Bu arada, elektronik metinlerin sesli okunması teknolojisinin hayli geliştiğini de unutmayalım. Sesli kitap uygulamaları, okuma alışkanlığını yaygınlaştırmak için eldeki bir diğer teknolojik imkan. Bu sayede işine, okuluna giden binlerce yolcu, kulaklığından bir roman dinleyebilir; ilgisini çeken bir konuda bilgilenebilir.
HER CEPTE BİR KİTAP
Sayın Başbakan,
Uzun sözün kısası, 81 ildeki her yerleşim biriminde, yaş-cinsiyet-engellilik ayrımı olmaksızın herkese, 7/24 hizmet verecek dev bir kütüphane açabilirsiniz. Geniş kitleler yanında, bu e-kütüphanenin araştırmacılara, akademisyenlere, hatta devlet görevlilerine sunacağı kolaylıklar da cabası. Böyle bir uygulama, sözünü ettiğiniz ‘Dijital Kültür Arşivi’nin yanı sıra, TÜBİTAK Ulakbim Dergipark ve To-Kat gibi girişimleri çok daha ileri boyuta taşıyacaktır. Hepsinin ötesinde… Madem F.A.T.İ.H., dünyanın en büyük e-eğitim projelerinden birisi, bunun aynı şekilde en büyük e-kütüphanelerden birine bağlı olması gerekmez mi?

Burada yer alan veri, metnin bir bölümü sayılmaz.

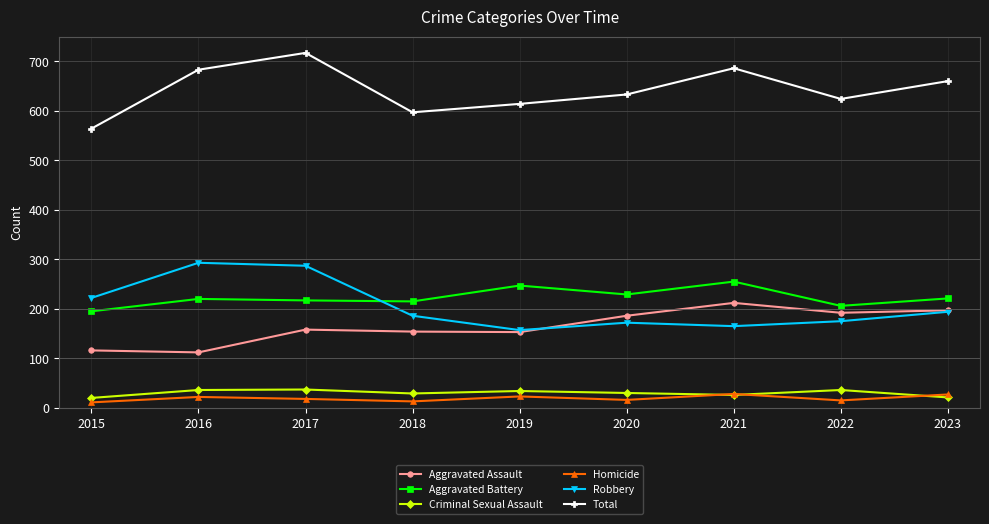

What is the sum of the Total values at 2021 and 2015?

1250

Konuşmanızda haklı olarak “İçinde kitap, kütüphane bulunmayan ev nurdan, ışıktan kopuktur. İçinde büyük bir kütüphaneye sahip olmayan bir şehir, medeni bir şehir olarak görülemez” diyor ve ekliyorsunuz: “Hayatımda taşıdığım hiçbir çanta, içinde kitap olmadan taşınmadı”. Öyleyse gelin, ulusal ölçekte hizmet verecek “Milli e-Kütüphane” ile her çantaya, her bilgisayara, her tablete, her cep telefonuna bir değil, yüz binlerce kitap koyalım.